AN EGYPTIAN asylum seeker yesterday claimed he had been brutally assaulted by the Limassol police, who also subjected him to racial abuse following a mix up over an arrest.
Moenes Adel Fouad, an Egyptian Christian who has sought asylum in Cyprus for the past eight years, was called in for questioning at the Ayios Ioannis police station on September 3 after a wallet was stolen from a car parked near to his.
Fouad, who was accompanied by his wife, Geraldine Adan, and their child, waited for an hour at the station before the victim of the crime arrived, and said Fouad was not the culprit.
At this point Fouad’s and police accounts of the incident diverge.
Speaking through Adan, Fouad said that he complained to the police about their readiness to summon and detain him without evidence.
He then alleges the police officer justified the arrest on racial grounds, saying: “You are all like this, you Arab, mafia, mavrou (black).”
In a youtube.com video produced by immigrant support group KISA, Fouad explains what happens next.
“The police officer should have apologised to me for bringing me to the station and accusing me of doing something wrong, but he did the opposite. He tore my papers, spat in my face, beat me up, handcuffed me, broke my hand and badly injured me.”
During the video, Fouad shows the bruises left after the incident, and demonstrates how one officer stamped on his ribs.

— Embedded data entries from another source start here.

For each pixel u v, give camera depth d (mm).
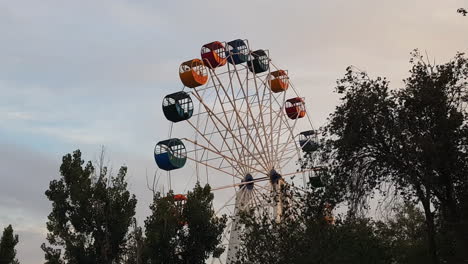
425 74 30250
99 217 37406
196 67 52344
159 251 37594
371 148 30797
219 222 39719
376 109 30172
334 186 29922
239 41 57625
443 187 29266
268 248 27984
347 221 28781
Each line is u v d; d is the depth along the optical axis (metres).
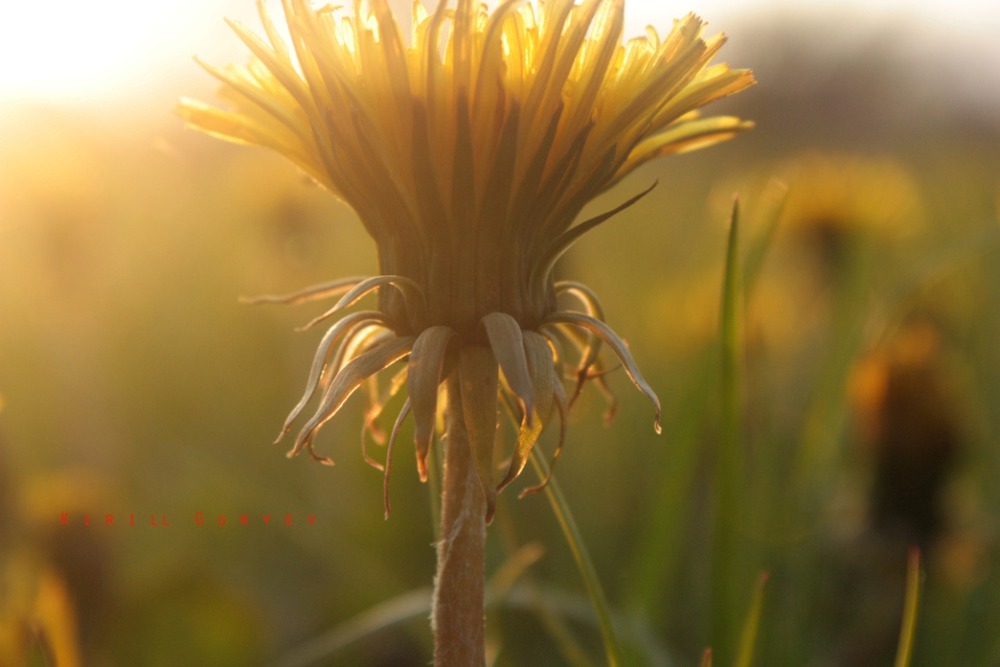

“He put me down on the floor and started kicking and kicking me. If someone was beating an animal they might take more pity on him. They were beating me with no mercy, like they were beating a criminal or a terrorist”.
Adan said she witnessed the policeman assault her husband before she and her child were ushered out of the room: “I saw my husband down (on the ground) and I saw the policeman kicking, kicking, kicking… and shouting ‘you are Arabic, you are mafia’.”
Police at the station declined to comment on the incident; however, according to a police source from another station the police report tells a very different version of events.
According to the report, Fouad refused to leave the station after the initial questioning. Instead he became verbally abusive, pushed one officer and hit another on the head. They then proceeded to arrest him.
During the fracas, according to the police report, two officers were injured, one with a fractured hand. Fouad was remanded in custody for one day, appeared in court on September 5h and is due again on November 11.
Asked how the policeman managed to fracture his hand during the incident, the police source said he did not know. Fouad claims the policeman struck an air conditioning unit. The injured policeman was unavailable for comment.
For Fouad, the incident has shattered his view of Europe as a safe haven from the turmoil in Egypt.
“I am still in shock,” he said, adding: “I thought, I’m here in a European Country as a refugee, I’m in Cyprus under protection as a refugee, I should not be beaten! They say in Arab countries they beat and insult people. It’s not better here.”